**Excerpt provided**
The foundation's investments include Sojourns, a program focused on developing, planning and implementing hospital-based palliative care programs in the Pacific Northwest. In 2014, the Cambia Health Foundation created the Sojourns Scholar Leadership Program to promote the next generation of palliative care leaders by investing in their projects and professional development. Selected scholars each receive a two-year, $180,000 grant to conduct innovative and effective clinical, research, education, or policy project and to develop and implement a personal leadership development plan. In addition, an advisory board member mentors each scholar. As of June 2017, the Sojourns Scholar Leadership Program has approved four cohorts, each consisting of 40 leaders in the field (10 each year), and given out a total of $7.2 million in grants.

==Investments==
Cambia Health Solution invests in non-insurance health care technology and service companies such as GNS Healthcare, Qliance, and True Link. Most of these investments are through their investment arm, Echo Health Ventures. In 2016 Cambia Health and the investment arm of Blue Cross Blue Shield of North Carolina, Mosaic Health Solutions, combined to form the investment entity Echo Health Ventures. According to Echo Health Ventures, their goal is to deploy capital to health care companies with a consumer-centric focus. Cambia Health Solutions has also made investments in digital health companies such as TytoCare, MDsave, Maxwell Health, Wildflower Health, PokitDok and ClearCare. It has launched companies including HealthSparq, OmedaRx, LifeMap, SpendWell, Hubbub Health and Wellero, a mobile health payment app startup launched in late 2013 then shuttered in January 2016.

In 2016, HealthSparq and SpendWell Health joined under the HealthSparq brand to offer a health care e-commerce platform that would allow members to comparison shop for health care and purchase medical appointments.

==Executive compensation==
Regence's president, Mark Ganz, earned $897,671 from Regence BlueShield in Washington in 2008, including a bonus of $550,548. In Oregon, his compensation package totaled $872,665. In both states, Ganz brought home $1,770,336. The other high ranking Regence officials with six-figure salaries included Mohandas Nair, executive vice president and chief marketing executive, who earned $356,681 from Washington, and $295,140 from Oregon for a total of $651,821. Regence's treasurer, Steve Hooker, treasurer, who's announced his retirement, earned $337,543 from Washington and $304,641 in Oregon for a total of $642,184. William Barr, executive vice president of operations, took home $430,926 from Washington, and $377,119 from Oregon for a total of $808,045. And, Kerry Barnett, executive vice president of Regence's corporate division, earned $312,482 from Washington and $302,990 in Oregon for a total of $615,472.

Saved entries:
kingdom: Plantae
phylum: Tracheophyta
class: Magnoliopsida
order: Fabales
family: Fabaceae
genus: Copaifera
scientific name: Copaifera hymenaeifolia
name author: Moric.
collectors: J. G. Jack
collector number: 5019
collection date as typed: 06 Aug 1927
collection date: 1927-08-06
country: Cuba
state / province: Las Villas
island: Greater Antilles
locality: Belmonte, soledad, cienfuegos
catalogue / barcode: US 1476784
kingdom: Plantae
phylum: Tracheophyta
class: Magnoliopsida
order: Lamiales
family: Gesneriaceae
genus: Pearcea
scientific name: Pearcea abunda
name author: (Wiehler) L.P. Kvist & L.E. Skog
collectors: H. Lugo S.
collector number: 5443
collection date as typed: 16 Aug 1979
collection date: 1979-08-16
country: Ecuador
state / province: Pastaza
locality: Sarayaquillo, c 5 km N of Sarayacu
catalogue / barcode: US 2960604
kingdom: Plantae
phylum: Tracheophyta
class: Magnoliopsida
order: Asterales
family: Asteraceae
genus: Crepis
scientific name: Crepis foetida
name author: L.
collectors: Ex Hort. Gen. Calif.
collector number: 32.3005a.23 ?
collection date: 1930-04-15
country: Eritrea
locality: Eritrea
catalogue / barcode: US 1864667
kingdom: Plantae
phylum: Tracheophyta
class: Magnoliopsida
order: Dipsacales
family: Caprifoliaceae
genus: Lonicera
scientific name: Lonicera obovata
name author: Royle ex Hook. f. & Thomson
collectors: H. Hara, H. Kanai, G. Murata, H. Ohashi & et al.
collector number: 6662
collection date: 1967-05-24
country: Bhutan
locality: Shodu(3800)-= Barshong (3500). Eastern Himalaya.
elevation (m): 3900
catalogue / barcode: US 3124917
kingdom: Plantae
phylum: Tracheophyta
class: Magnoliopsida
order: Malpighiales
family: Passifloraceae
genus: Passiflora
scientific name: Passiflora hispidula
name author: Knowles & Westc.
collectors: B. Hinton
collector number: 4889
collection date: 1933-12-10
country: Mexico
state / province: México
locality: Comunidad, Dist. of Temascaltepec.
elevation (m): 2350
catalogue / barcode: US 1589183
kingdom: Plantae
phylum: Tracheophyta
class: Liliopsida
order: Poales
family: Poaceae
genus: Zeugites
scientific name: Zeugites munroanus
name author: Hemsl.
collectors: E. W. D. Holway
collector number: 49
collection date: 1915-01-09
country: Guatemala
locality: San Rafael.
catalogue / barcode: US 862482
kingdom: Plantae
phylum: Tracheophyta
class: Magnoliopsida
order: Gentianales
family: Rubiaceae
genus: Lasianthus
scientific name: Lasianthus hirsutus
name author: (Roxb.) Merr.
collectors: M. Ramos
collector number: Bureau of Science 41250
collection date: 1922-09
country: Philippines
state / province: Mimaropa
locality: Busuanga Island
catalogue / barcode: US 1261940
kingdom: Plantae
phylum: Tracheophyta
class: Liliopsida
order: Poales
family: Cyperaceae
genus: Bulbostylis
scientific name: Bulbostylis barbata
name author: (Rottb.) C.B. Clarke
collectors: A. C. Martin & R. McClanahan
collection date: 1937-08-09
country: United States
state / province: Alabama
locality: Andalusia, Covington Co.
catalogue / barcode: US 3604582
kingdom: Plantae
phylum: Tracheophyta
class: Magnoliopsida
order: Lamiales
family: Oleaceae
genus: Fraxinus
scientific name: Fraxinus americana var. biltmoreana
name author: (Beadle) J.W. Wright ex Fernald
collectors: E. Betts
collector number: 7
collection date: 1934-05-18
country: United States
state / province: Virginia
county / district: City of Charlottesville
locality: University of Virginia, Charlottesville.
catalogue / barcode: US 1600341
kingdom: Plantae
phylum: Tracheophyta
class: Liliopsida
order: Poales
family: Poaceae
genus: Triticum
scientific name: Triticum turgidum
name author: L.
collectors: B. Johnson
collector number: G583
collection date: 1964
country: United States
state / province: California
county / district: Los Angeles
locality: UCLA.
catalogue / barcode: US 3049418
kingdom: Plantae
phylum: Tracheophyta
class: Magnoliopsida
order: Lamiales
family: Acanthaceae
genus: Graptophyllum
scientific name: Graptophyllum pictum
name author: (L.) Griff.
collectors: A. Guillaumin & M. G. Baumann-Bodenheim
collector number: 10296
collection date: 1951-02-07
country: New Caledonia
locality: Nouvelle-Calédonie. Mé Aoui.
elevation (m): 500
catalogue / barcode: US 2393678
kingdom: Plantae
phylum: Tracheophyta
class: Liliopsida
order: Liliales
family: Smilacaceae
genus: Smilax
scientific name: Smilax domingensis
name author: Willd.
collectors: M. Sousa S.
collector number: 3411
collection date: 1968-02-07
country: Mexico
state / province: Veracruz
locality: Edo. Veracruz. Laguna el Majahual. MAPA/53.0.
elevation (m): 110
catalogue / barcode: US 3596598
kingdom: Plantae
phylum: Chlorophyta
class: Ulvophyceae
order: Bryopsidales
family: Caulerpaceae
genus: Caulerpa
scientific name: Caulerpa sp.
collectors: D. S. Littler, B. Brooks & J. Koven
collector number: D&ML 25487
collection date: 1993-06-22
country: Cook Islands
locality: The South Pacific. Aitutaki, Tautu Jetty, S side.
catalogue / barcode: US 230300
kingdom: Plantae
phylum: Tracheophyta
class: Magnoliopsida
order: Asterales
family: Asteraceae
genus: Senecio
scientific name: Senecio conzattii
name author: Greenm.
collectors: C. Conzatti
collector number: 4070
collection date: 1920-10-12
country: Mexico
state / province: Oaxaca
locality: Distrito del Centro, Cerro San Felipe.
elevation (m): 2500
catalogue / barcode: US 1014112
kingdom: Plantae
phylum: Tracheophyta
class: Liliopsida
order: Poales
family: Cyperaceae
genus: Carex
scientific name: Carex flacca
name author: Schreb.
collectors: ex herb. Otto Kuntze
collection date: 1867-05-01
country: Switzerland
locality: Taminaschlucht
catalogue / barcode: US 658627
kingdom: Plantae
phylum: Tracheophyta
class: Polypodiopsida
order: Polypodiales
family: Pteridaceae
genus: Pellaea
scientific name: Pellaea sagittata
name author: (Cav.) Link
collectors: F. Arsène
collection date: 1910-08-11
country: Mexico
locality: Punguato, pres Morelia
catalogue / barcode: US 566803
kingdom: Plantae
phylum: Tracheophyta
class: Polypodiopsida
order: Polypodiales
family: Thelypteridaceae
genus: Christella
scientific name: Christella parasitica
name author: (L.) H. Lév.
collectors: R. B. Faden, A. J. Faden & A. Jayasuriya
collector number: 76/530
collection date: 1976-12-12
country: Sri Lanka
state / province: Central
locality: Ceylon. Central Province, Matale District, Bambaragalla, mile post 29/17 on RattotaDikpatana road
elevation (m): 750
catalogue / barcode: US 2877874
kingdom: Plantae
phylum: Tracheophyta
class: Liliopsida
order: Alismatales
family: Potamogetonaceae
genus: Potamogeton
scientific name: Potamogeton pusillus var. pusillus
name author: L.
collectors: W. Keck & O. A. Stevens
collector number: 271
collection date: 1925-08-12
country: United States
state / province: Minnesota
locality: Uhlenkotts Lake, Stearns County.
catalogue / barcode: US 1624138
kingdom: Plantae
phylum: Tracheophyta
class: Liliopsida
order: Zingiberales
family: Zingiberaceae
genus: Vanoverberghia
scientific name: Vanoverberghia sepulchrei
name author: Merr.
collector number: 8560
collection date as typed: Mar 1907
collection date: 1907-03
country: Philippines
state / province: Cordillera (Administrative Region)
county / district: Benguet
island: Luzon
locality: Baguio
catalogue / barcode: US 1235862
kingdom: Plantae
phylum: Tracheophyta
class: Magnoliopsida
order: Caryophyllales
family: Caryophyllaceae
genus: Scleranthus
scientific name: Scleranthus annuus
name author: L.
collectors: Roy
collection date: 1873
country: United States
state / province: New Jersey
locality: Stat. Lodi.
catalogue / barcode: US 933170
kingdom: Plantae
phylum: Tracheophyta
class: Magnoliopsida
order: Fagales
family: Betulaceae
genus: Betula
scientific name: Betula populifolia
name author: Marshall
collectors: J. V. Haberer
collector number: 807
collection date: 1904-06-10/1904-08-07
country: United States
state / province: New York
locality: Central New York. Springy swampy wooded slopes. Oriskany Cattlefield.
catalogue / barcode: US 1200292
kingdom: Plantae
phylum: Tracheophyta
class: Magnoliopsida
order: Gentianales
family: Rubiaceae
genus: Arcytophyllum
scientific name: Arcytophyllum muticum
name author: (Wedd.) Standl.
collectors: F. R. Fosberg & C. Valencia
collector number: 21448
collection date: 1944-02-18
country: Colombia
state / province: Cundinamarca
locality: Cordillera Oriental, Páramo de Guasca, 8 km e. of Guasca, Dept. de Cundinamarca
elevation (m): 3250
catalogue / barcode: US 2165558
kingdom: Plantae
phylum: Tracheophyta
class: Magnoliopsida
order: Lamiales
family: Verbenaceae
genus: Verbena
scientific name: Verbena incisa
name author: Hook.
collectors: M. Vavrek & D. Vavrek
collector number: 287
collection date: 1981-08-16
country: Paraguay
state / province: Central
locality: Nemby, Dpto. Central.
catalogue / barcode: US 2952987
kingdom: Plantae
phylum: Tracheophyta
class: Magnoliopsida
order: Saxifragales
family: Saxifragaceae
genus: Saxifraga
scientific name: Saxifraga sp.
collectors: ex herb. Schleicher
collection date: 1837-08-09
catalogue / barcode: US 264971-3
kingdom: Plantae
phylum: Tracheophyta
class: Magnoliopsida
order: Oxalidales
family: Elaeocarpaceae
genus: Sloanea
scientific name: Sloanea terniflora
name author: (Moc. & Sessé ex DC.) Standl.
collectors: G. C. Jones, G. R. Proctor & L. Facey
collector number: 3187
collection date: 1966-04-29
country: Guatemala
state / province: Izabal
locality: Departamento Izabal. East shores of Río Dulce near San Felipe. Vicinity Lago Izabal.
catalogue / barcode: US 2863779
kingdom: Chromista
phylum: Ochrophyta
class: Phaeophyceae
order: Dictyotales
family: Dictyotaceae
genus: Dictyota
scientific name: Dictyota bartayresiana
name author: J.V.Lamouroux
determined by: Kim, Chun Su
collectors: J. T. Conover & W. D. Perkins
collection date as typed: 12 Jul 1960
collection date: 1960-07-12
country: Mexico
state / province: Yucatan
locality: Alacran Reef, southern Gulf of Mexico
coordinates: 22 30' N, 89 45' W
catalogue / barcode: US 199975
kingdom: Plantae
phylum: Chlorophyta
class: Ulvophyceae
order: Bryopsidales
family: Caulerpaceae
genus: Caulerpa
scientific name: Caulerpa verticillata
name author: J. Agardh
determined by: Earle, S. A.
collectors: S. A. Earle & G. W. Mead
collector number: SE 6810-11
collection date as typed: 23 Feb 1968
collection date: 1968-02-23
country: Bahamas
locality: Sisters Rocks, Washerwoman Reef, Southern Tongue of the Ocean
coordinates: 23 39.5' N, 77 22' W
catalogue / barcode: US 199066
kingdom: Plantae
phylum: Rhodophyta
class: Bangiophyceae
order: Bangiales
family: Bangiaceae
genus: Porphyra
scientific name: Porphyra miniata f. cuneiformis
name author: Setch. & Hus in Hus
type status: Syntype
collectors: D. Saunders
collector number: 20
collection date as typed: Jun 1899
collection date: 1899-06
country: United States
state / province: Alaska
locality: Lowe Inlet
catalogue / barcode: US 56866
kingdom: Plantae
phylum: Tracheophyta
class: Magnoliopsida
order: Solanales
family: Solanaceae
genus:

**About this task**
List every company that the excerpt about Cambia Health says Cambia Health Solutions launched. Rely only on the excerpt about Cambia Health, not on the items.

**Answer to the exercise**
HealthSparq, OmedaRx, LifeMap, SpendWell, Hubbub Health, Wellero